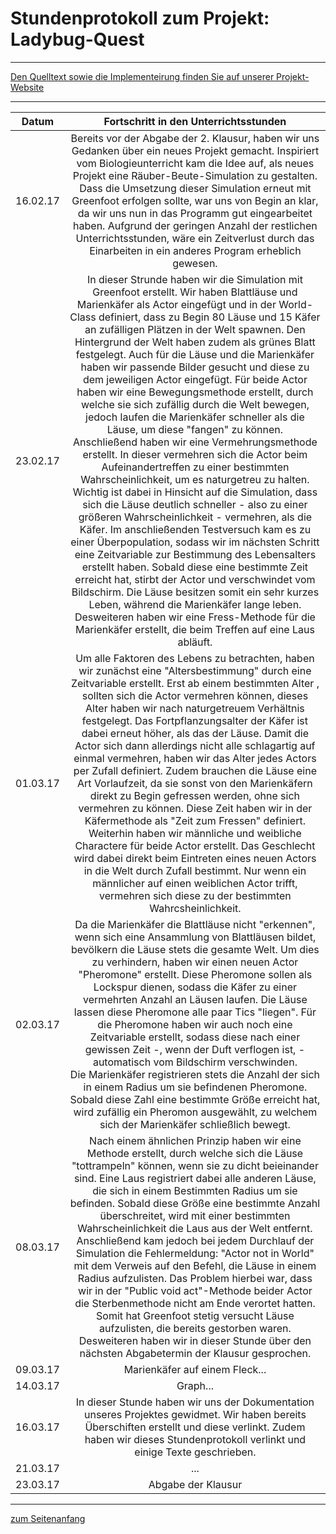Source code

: <h1 style="color:Navy;"><a id="Übe">Stundenprotokoll zum Projekt: Ladybug-Quest</a></h1>

<hr>
<a href=https://marliskrull.github.io/predator-prey-simulation>Den Quelltext sowie die Implementeirung finden Sie auf unserer Projekt-Website</a>

<hr>

<table>
<thead>
<tr>
<th>Datum</th>
<th align="center">Fortschritt in den Unterrichtsstunden</th>
</tr>
</thead>
<tbody>
<tr>
<td>16.02.17</td>
<td align="center">Bereits vor der Abgabe der 2. Klausur, haben wir uns Gedanken über ein neues Projekt gemacht. Inspiriert vom Biologieunterricht kam die Idee auf, als neues Projekt eine Räuber-Beute-Simulation zu gestalten. Dass die Umsetzung dieser Simulation erneut mit Greenfoot erfolgen sollte, war uns von Begin an klar, da wir uns nun in das Programm gut eingearbeitet haben. Aufgrund der geringen Anzahl der restlichen Unterrichtsstunden, wäre ein Zeitverlust durch das Einarbeiten in ein anderes Program erheblich gewesen.</td>
</tr>
<tr>
<td>23.02.17</td>
<td align="center">In dieser Strunde haben wir die Simulation mit Greenfoot erstellt. Wir haben Blattläuse und Marienkäfer als Actor eingefügt und in der World-Class definiert, dass zu Begin 80 Läuse und 15 Käfer an zufälligen Plätzen in der Welt spawnen. Den Hintergrund der Welt haben zudem als grünes Blatt festgelegt. Auch für die Läuse und die Marienkäfer haben wir passende Bilder gesucht und diese zu dem jeweiligen Actor eingefügt. Für beide Actor haben wir eine Bewegungsmethode erstellt, durch welche sie sich zufällig durch die Welt bewegen, jedoch laufen die Marienkäfer schneller als die Läuse, um diese "fangen" zu können. <br> Anschließend haben wir eine Vermehrungsmethode erstellt. In dieser vermehren sich die Actor beim Aufeinandertreffen zu einer bestimmten Wahrscheinlichkeit, um es naturgetreu zu halten. Wichtig ist dabei in Hinsicht auf die Simulation, dass sich die Läuse deutlich schneller - also zu einer größeren Wahrscheinlichkeit - vermehren, als die Käfer. Im anschließenden Testversuch kam es zu einer Überpopulation, sodass wir im nächsten Schritt eine Zeitvariable zur Bestimmung des Lebensalters erstellt haben. Sobald diese eine bestimmte Zeit erreicht hat, stirbt der Actor und verschwindet vom Bildschirm. Die Läuse besitzen somit ein sehr kurzes Leben, während die Marienkäfer lange leben. <br> Desweiteren haben wir eine Fress-Methode für die Marienkäfer erstellt, die beim Treffen auf eine Laus abläuft.</td>
</tr>
<tr>
<td>01.03.17</td>
<td align="center">Um alle Faktoren des Lebens zu betrachten, haben wir zunächst eine "Altersbestimmung" durch eine Zeitvariable erstellt. Erst ab einem bestimmten Alter , sollten sich die Actor vermehren können, dieses Alter haben wir nach naturgetreuem Verhältnis festgelegt. Das Fortpflanzungsalter der Käfer ist dabei erneut höher, als das der Läuse. Damit die Actor sich dann allerdings nicht alle schlagartig auf einmal vermehren, haben wir das Alter jedes Actors per Zufall definiert. Zudem brauchen die Läuse eine Art Vorlaufzeit, da sie sonst von den Marienkäfern direkt zu Begin gefressen werden, ohne sich vermehren zu können. Diese Zeit haben wir in der Käfermethode als "Zeit zum Fressen" definiert. <br> Weiterhin haben wir männliche und weibliche Charactere für beide Actor erstellt. Das Geschlecht wird dabei direkt beim Eintreten eines neuen Actors in die Welt durch Zufall bestimmt. Nur wenn ein männlicher auf einen weiblichen Actor trifft, vermehren sich diese zu der bestimmten Wahrcsheinlichkeit. </td>
</tr>
<tr>
<td>02.03.17</td>
<td align="center">Da die Marienkäfer die Blattläuse nicht "erkennen", wenn sich eine Ansammlung von Blattläusen bildet, bevölkern die Läuse stets die gesamte Welt. Um dies zu verhindern, haben wir einen neuen Actor "Pheromone" erstellt. Diese Pheromone sollen als Lockspur dienen, sodass die Käfer zu einer vermehrten Anzahl an Läusen laufen. Die Läuse lassen diese Pheromone alle paar Tics "liegen". Für die Pheromone haben wir auch noch eine Zeitvariable erstellt, sodass diese nach einer gewissen Zeit -, wenn der Duft verflogen ist, - automatisch vom Bildschirm verschwinden. <br> Die Marienkäfer registrieren stets die Anzahl der sich in einem Radius um sie befindenen Pheromone. Sobald diese Zahl eine bestimmte Größe erreicht hat, wird zufällig ein Pheromon ausgewählt, zu welchem sich der Marienkäfer schließlich bewegt.</td>
</tr>
<tr>
<td>08.03.17</td>
<td align="center">Nach einem ähnlichen Prinzip haben wir eine Methode erstellt, durch welche sich die Läuse "tottrampeln" können, wenn sie zu dicht beieinander sind. Eine Laus registriert dabei alle anderen Läuse, die sich in einem Bestimmten Radius um sie befinden. Sobald diese Größe eine bestimmte Anzahl überschreitet, wird mit einer bestimmten Wahrscheinlichkeit die Laus aus der Welt entfernt. <br> Anschließend kam jedoch bei jedem Durchlauf der Simulation die Fehlermeldung: "Actor not in World" mit dem Verweis auf den Befehl, die Läuse in einem Radius aufzulisten. Das Problem hierbei war, dass wir in der "Public void act"-Methode beider Actor die Sterbenmethode nicht am Ende verortet hatten. Somit hat Greenfoot stetig versucht Läuse aufzulisten, die bereits gestorben waren. <br> Desweiteren haben wir in dieser Stunde über den nächsten Abgabetermin der Klausur gesprochen. </td>
</tr>
<tr>
<td>09.03.17</td>
<td align="center">Marienkäfer auf einem Fleck... </td>
</tr>
<tr>
<td>14.03.17</td>
<td align="center">Graph...</td>
</tr>
<tr>
<td>16.03.17</td>
<td align="center">In dieser Stunde haben wir uns der Dokumentation unseres Projektes gewidmet. Wir haben bereits Überschiften erstellt und diese verlinkt. Zudem haben wir dieses Stundenprotokoll verlinkt und einige Texte geschrieben.</td>
</tr>
<tr>
<td>21.03.17</td>
<td align="center">...</td>
</tr>
<tr>
<td>23.03.17</td>
<td align="center">Abgabe der Klausur</td>
</tr>
</tbody>
</table>

<hr>

<p style="color:CadetBlue;"><a href="#Übe">zum Seitenanfang</a></p>
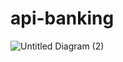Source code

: # api-banking
![Untitled Diagram (2)](https://user-images.githubusercontent.com/44493646/69215865-5611ce80-0b9d-11ea-8755-457d26b791c8.png)

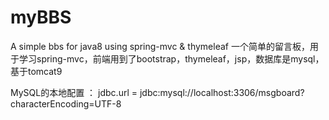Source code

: # myBBS
A simple bbs for java8 using spring-mvc &amp; thymeleaf
一个简单的留言板，用于学习spring-mvc，前端用到了bootstrap，thymeleaf，jsp，数据库是mysql，基于tomcat9

MySQL的本地配置 ： 
jdbc.url = jdbc:mysql://localhost:3306/msgboard?characterEncoding=UTF-8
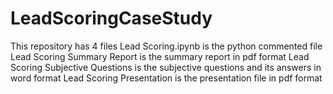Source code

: # LeadScoringCaseStudy
This repository has 4 files
Lead Scoring.ipynb is the python commented file
Lead Scoring Summary Report is the summary report in pdf format
Lead Scoring Subjective Questions is the subjective questions and its answers in word format
Lead Scoring Presentation is the presentation file in pdf format
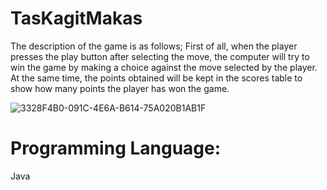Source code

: # TasKagitMakas

The description of the game is as follows; First of all, when the player presses the play button after selecting the move, the computer will try to win the game by making a choice against the move selected by the player. At the same time, the points obtained will be kept in the scores table to show how many points the player has won the game.

![3328F4B0-091C-4E6A-B614-75A020B1AB1F](https://user-images.githubusercontent.com/87249316/173584137-d21f254a-b62f-4673-a926-5274cfac2e4d.jpeg)

# Programming Language:
Java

•••••

Search the preceding listing for "href", then copy every line that holds it.

== Problem solution ==
<a href=https://marliskrull.github.io/predator-prey-simulation>Den Quelltext sowie die Implementeirung finden Sie auf unserer Projekt-Website</a>
<p style="color:CadetBlue;"><a href="#Übe">zum Seitenanfang</a></p>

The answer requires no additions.